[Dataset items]
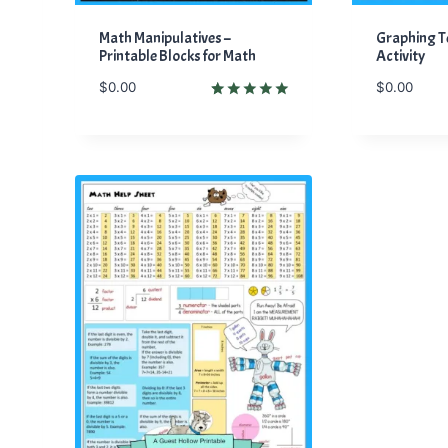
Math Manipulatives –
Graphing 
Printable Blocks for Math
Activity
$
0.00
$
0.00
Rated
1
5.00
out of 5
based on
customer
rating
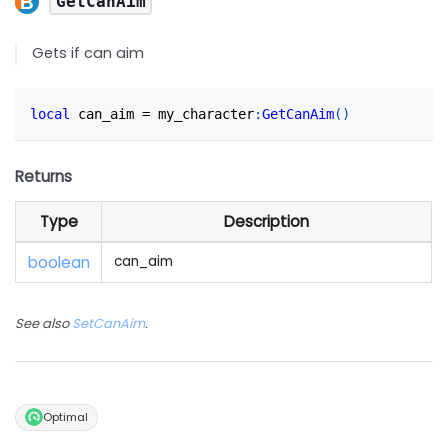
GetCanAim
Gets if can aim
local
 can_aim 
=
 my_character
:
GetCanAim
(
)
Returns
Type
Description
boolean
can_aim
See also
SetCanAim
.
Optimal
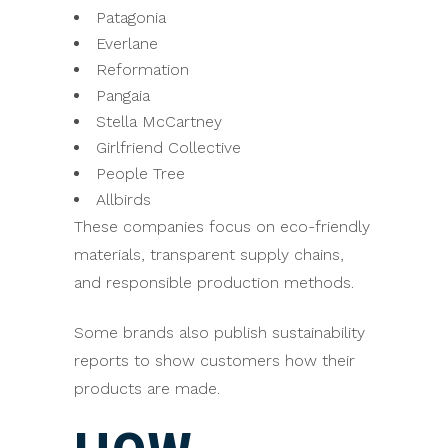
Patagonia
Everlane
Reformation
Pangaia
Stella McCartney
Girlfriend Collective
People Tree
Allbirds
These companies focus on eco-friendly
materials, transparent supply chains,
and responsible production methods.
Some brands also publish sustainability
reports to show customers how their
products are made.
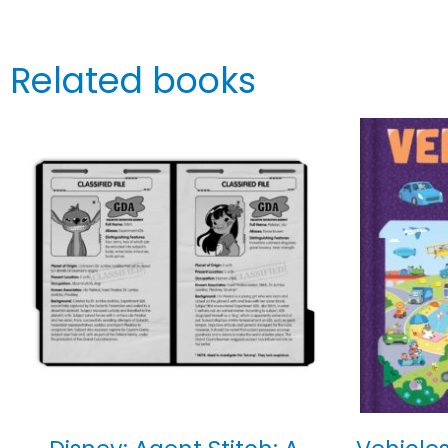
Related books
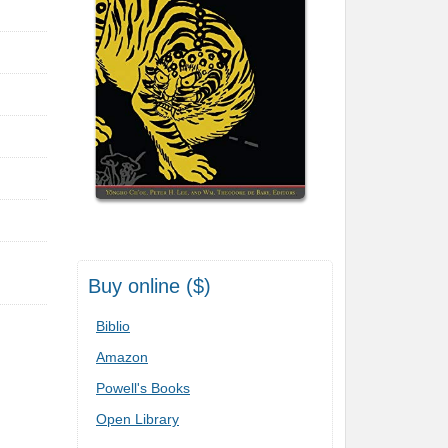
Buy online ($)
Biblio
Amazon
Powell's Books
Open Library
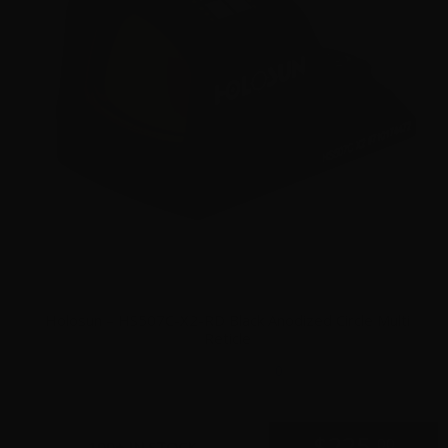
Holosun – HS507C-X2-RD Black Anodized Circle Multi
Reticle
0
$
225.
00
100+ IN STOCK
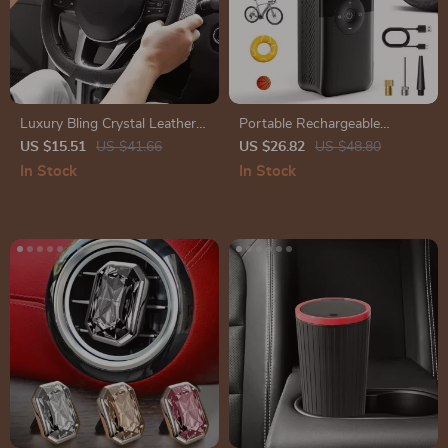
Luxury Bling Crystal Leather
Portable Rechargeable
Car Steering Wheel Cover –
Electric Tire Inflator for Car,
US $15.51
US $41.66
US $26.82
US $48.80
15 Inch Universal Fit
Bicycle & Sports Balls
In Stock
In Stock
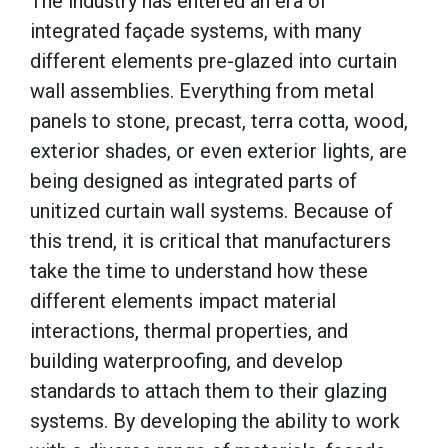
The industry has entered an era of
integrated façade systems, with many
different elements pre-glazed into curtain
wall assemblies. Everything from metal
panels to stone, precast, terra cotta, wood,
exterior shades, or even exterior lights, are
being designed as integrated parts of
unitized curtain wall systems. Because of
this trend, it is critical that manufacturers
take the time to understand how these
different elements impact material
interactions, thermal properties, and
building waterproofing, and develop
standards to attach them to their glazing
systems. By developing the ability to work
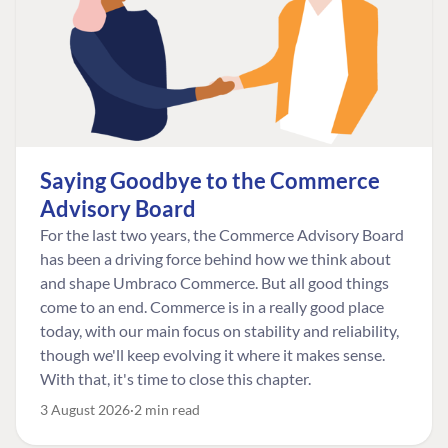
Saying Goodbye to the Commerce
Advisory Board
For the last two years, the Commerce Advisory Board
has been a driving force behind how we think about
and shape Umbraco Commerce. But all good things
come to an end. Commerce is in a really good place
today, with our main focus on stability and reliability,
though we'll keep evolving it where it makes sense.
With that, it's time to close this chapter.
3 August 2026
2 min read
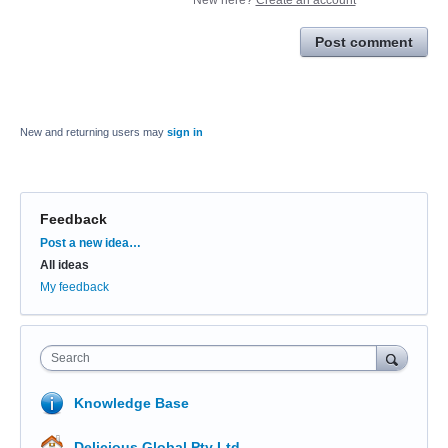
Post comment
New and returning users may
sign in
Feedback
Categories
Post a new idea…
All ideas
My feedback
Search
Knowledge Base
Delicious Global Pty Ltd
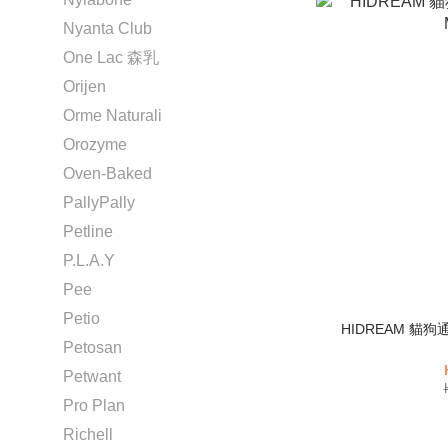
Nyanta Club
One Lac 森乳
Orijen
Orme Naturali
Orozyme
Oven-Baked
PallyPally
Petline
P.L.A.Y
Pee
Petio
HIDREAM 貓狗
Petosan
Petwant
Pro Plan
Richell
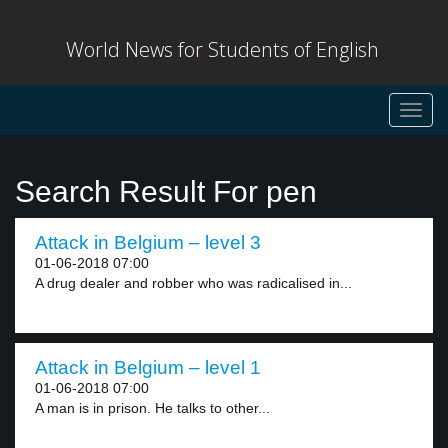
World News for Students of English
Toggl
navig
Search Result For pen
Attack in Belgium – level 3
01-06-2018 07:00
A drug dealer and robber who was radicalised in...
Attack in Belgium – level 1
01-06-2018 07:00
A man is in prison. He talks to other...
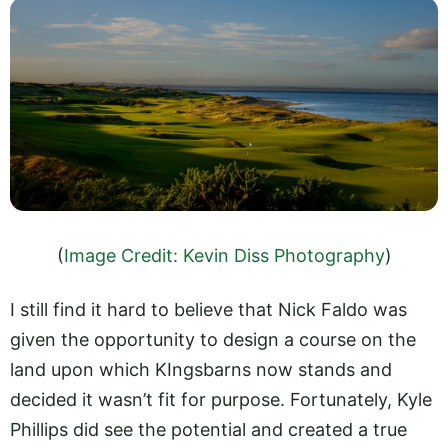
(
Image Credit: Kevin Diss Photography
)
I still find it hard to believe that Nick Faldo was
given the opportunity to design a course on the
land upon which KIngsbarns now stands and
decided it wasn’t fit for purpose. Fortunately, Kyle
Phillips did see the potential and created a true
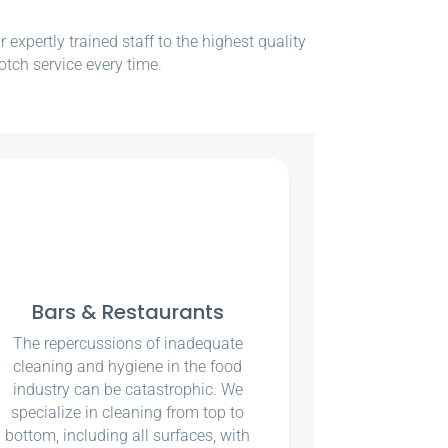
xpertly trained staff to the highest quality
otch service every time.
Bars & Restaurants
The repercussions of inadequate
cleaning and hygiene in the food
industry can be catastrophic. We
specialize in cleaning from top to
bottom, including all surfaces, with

WORK TO COMPLETE
Starting at the first line of the data, set down each line exactly until you have copied the line with "Some brands also publish sustainability", but leave the pictures out.

RESULT
Math Manipulatives –
Graphing 
Printable Blocks for Math
Activity
$
0.00
$
0.00
Rated
1
5.00
out of 5
based on
customer
rating
GetCanAim
Gets if can aim
local
 can_aim 
=
 my_character
:
GetCanAim
(
)
Returns
Type
Description
boolean
can_aim
See also
SetCanAim
.
Optimal
Patagonia
Everlane
Reformation
Pangaia
Stella McCartney
Girlfriend Collective
People Tree
Allbirds
These companies focus on eco-friendly
materials, transparent supply chains,
and responsible production methods.
Some brands also publish sustainability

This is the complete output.